Despite his success in trading, he did not personally fulfill his long-cherished ambition of owning a copper mine. Aware of considerable activity in the mining sector in the Ou region (present-day Tohoku region), he felt impatient. Perhaps because coppersmithing was so prominent in his family background, he had a conviction that copper would eventually play a crucial role in a resurgent Japan.

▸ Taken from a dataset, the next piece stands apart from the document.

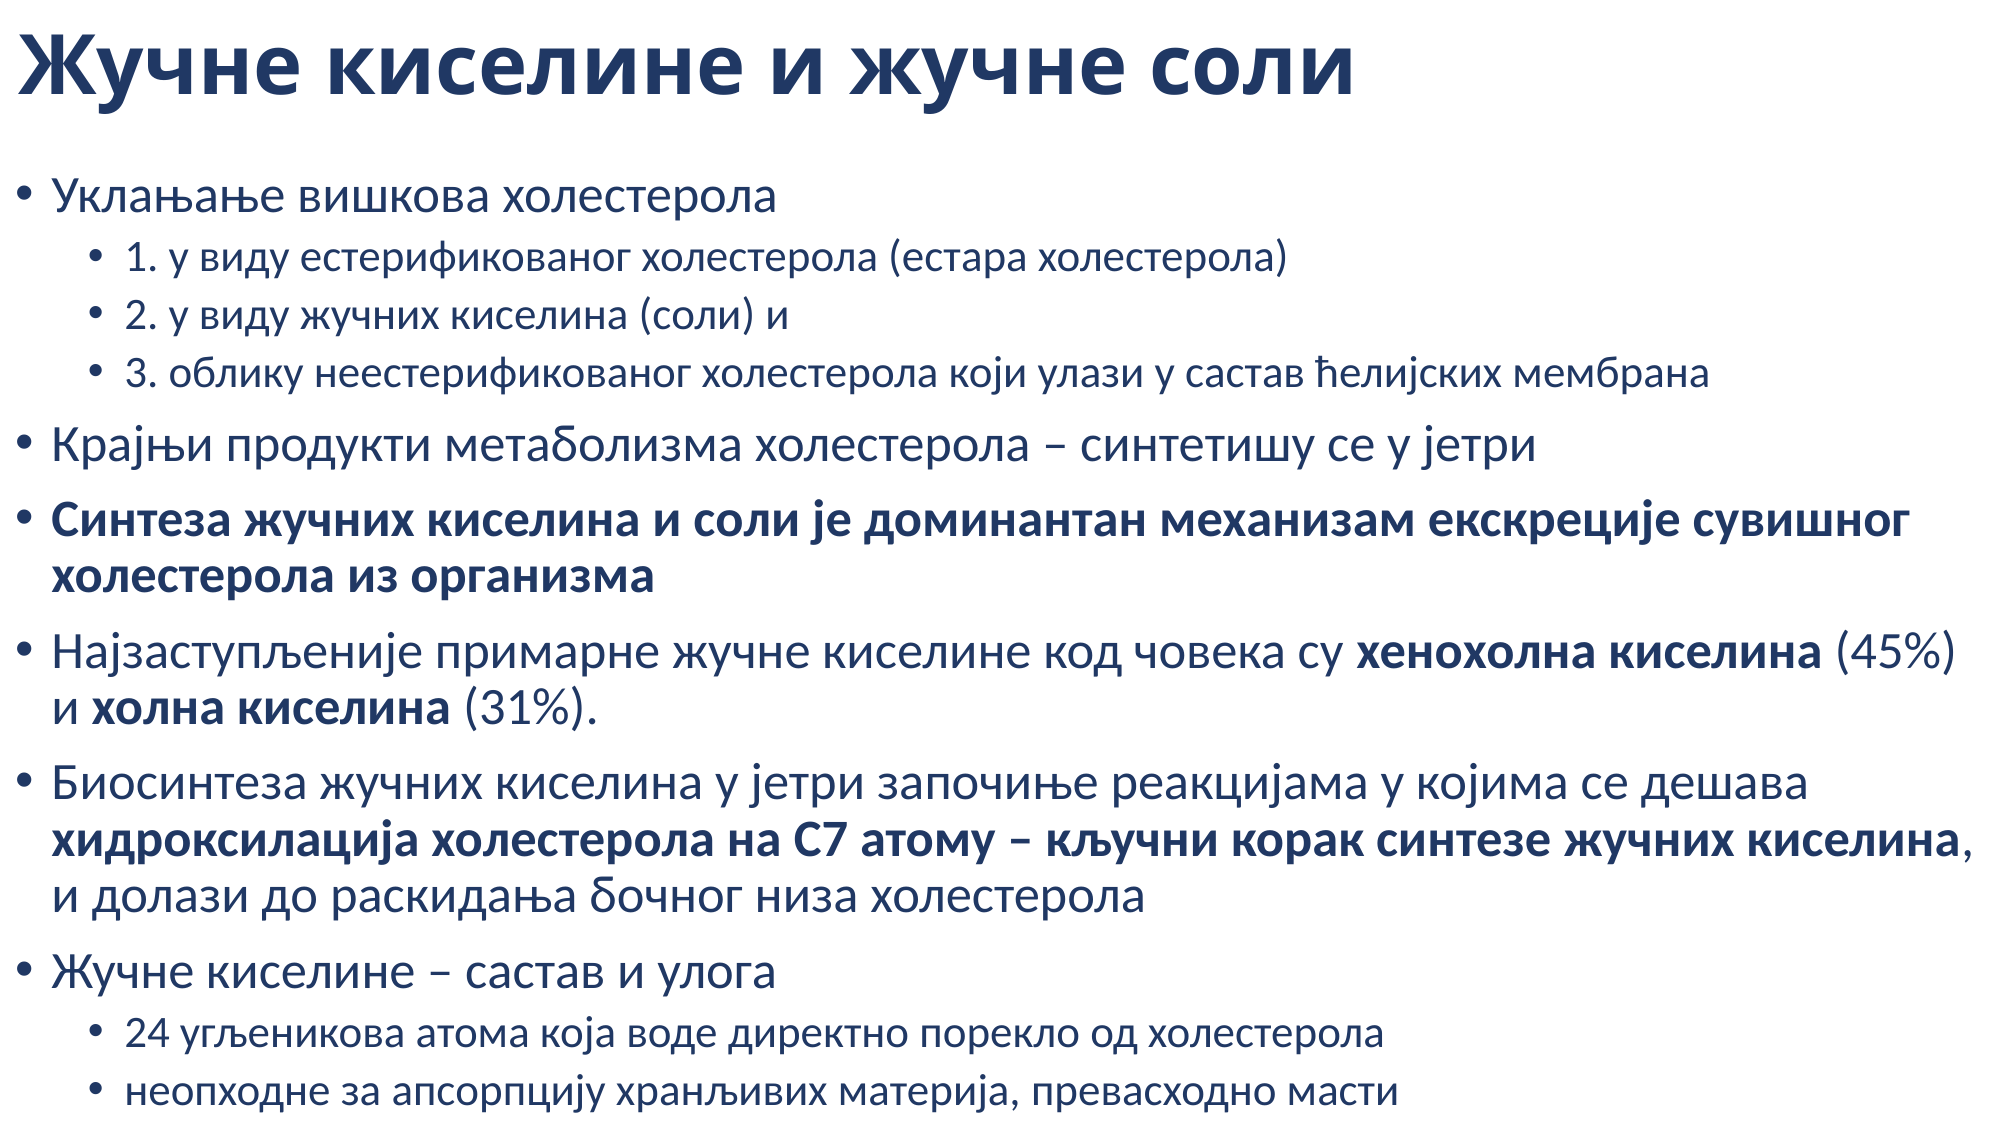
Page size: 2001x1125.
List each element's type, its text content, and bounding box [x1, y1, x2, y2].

Tomomochi’s dream of owning a copper mine eventually came true thanks to the efforts of his eldest son Tomonobu, the third head of the Sumitomo family. Tomonobu retired at the age of 39 and his son Tomoyoshi, the fourth head of the Sumitomo family, vigorously developed the copper mines. In 1681, he began operations at the Yoshioka Copper Mine in Bicchu (Okayama) while also operating the Mogami and Sachiu Copper Mines in Dewa (Yamagata). However, since mining was so capital- and labor-intensive, Sumitomo encountered difficulties.

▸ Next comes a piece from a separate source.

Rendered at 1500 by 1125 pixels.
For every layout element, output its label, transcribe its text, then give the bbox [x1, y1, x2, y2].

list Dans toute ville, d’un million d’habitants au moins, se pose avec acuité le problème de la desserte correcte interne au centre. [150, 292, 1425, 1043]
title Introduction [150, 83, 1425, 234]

1690 was a watershed year for Sumitomo. A mineworker at the Tatsukawa Copper Mine (northern sector of what would eventually be the Besshi Copper Mines) in Iyo (Ehime Prefecture) discovered an exposed copper vein on the trackless southern slope of the Besshi mountains, which upon investigation was found to be part of a rich deposit. Established to exploit this mineral wealth, the Besshi Copper Mines became the foundation of Sumitomo. With copper as its mainstay business, Sumitomo prospered despite inevitable fluctuations in its fortunes over the years, eventually becoming today’s Sumitomo.